Santa Paula se ocupaba de atender a San Jerónimo y lo ayudó en sus trabajos con la traducción de la Biblia, pues su padre le había enseñado el griego y en Palestina había aprendido el hebreo.

 

“Yo miserable pecadora – exclamaba Paula, después de un éxtasis memorable en la gruta de Belén -, he sido juzgada digna de besar el pesebre en el que el Dios Niño dio sus primeros vagidos y de orar en la cueva donde la Virgen Madre dio a luz el Divino Infante. He aquí el lugar de mi descanso, porque es la patria de mi Señor. Prepararé una lámpara para mi Cristo. Mi alma vivirá para mi y mi linaje le servirá”.

 

Durante veinte años la patricia Paula, convertida en humilde conciudadana del Salvador, se abatió tanto por la humildad que parecía la última de sus criadas. Su ensayo monástico de Roma llegó en Belén a la perfección. Más de cien vírgenes formaban su corona. Ninguna la sobrepasaba en la penitencia y en la oración. Dormía sobre el duro suelo, ayunaba sin cesar, pasaba noches enteras velando en la plegaria. El don de lágrimas cegaba casi sus ojos, la caridad dispersaba su inmenso patrimonio. Quería que, al morir, tuvieran que pedir de limosna la sábana en que la enterraran. Todo le parecía poco sin embargo, para proveer a Jerónimo rodeado de discípulos, de los textos griegos, hebreos, siriacos, que necesitaba para su ímproba tarea de traducir al latín la Sagrada Biblia en estudio directo sobre los textos originales.

 

Fue una enamorada del Verbo Encarnado y de todas sus divinas palabras. de las que le decía Jerónimo que eran como una segunda Eucaristía.

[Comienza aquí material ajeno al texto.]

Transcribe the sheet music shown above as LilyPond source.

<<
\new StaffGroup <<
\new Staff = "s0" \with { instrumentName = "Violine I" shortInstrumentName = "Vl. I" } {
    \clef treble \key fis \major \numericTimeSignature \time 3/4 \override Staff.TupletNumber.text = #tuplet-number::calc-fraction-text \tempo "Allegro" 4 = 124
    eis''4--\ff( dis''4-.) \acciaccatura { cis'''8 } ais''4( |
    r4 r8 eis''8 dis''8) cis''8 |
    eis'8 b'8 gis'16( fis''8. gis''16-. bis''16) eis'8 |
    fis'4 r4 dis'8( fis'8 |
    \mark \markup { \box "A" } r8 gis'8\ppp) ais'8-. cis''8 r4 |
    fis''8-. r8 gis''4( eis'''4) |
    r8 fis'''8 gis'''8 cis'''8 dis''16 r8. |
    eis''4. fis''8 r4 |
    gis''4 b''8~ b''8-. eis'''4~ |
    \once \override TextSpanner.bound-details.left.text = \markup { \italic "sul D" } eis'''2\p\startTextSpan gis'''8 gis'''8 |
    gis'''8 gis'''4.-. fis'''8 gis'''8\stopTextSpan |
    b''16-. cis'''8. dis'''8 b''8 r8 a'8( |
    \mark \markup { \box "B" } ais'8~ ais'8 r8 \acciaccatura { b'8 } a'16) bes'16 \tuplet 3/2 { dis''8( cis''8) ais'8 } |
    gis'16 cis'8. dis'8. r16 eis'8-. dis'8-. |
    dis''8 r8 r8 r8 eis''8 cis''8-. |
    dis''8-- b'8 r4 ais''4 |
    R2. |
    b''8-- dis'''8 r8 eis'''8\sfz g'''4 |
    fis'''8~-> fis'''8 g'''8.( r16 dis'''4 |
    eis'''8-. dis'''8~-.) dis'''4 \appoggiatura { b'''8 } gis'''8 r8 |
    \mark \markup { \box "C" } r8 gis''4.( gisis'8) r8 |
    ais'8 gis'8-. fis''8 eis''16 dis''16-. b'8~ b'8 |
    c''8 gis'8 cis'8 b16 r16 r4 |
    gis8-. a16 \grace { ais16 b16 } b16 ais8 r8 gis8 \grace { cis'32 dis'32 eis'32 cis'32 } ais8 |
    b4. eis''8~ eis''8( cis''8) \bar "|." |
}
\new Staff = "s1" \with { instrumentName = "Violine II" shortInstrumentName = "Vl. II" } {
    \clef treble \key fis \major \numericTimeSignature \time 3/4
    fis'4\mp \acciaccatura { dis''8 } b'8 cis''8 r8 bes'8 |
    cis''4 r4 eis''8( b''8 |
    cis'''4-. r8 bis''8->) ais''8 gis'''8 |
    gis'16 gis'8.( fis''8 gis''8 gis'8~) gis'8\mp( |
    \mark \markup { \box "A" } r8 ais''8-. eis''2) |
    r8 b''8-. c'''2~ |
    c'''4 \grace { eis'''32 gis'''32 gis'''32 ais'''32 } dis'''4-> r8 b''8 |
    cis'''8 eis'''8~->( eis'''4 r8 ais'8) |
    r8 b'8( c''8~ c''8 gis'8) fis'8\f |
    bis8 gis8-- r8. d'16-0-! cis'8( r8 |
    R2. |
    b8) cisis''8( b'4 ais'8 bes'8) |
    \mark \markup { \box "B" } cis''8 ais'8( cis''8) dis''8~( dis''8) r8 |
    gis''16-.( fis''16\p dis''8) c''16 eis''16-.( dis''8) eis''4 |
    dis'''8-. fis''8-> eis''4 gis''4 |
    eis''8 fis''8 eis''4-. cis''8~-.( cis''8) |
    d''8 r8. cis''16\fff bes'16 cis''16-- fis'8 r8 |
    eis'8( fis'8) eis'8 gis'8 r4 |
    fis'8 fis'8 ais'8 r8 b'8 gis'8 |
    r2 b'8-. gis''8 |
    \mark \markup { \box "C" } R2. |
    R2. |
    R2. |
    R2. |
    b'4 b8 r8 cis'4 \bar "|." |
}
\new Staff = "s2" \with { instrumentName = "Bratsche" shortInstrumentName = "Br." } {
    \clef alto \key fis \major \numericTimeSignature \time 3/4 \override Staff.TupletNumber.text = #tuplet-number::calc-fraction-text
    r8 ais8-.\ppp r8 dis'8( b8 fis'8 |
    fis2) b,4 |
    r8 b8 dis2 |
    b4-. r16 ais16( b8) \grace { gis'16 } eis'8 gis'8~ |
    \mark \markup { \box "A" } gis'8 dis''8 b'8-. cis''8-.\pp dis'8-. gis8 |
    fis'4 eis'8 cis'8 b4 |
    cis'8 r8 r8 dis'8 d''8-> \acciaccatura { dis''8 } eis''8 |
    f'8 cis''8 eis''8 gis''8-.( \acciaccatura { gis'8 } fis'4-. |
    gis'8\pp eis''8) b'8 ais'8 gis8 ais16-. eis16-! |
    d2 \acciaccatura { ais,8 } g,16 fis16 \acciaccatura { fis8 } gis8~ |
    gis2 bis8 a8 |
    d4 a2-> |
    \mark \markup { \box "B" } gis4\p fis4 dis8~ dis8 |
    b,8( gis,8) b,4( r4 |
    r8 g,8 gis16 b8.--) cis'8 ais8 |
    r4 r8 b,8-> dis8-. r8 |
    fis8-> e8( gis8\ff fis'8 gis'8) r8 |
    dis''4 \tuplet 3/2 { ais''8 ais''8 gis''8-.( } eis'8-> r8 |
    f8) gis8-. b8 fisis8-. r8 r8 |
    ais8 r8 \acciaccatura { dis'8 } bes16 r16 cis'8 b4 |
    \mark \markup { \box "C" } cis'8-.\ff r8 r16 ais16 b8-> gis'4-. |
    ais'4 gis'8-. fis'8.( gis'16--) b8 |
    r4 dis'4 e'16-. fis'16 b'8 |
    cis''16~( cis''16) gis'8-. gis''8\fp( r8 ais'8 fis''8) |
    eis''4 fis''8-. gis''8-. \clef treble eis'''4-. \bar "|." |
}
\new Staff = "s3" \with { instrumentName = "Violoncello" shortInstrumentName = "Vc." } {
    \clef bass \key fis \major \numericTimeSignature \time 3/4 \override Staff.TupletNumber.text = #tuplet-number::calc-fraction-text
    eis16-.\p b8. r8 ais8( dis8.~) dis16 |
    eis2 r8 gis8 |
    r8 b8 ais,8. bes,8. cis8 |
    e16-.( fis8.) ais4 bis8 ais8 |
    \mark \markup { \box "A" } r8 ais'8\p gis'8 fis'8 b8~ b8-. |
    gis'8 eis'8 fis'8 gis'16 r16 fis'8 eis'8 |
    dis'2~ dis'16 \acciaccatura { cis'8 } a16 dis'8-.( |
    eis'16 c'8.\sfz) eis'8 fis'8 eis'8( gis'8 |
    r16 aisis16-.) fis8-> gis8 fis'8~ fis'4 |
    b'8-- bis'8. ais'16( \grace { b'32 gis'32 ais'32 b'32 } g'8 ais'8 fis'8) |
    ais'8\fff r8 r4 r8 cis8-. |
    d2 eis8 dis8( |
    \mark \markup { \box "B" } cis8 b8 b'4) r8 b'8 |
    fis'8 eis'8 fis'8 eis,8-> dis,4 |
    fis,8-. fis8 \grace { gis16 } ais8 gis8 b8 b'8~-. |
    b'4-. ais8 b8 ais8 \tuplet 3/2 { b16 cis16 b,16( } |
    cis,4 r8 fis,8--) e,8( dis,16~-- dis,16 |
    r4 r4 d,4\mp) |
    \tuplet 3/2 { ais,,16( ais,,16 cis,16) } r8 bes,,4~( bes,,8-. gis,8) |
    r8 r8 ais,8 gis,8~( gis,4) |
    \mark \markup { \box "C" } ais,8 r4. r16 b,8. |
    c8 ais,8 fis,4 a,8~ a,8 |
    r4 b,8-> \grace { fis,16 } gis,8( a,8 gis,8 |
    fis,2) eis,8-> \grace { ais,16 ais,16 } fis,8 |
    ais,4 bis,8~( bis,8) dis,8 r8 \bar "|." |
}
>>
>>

Se sabia las Escrituras de memoria, se revestía de ellas “como de la armadura de Dios” en todos sus duelos y tribulaciones, que fueron grandes. A su luz fundó y dirigió el triple monasterio, organizado como las centurias romanas e inspirado en la regla de San Pacomio donde se vivía una vida sencilla y celestial, alabando al Señor de noche y de día como los ángeles, sirviéndole en el trabajo, intelectual y manual, en la caridad y en la mortificación.

 

San Jerónimo. que encontró en Paula una discípula incansable, una hija y una madre, ha referido también su muerte, que fue un epitalamio. Sufría él y lloraba Eustoquio, “la perla de las vírgenes” con todas sus compañeras. Ella veía “quietas y tranquilas” todas las cosas y moría exclamando: “¡Señor he amado la belleza de tu casa y el lugar donde habita tu gloria! ¡Qué deliciosos son tus tabernáculos! Elegí ser despreciada en la casa de mi Dios, mejor que habitar en las tiendas de los pecadores”.

 

Santa Paula murió el 26 de enero del año 404, día en que se conmemora su fiesta.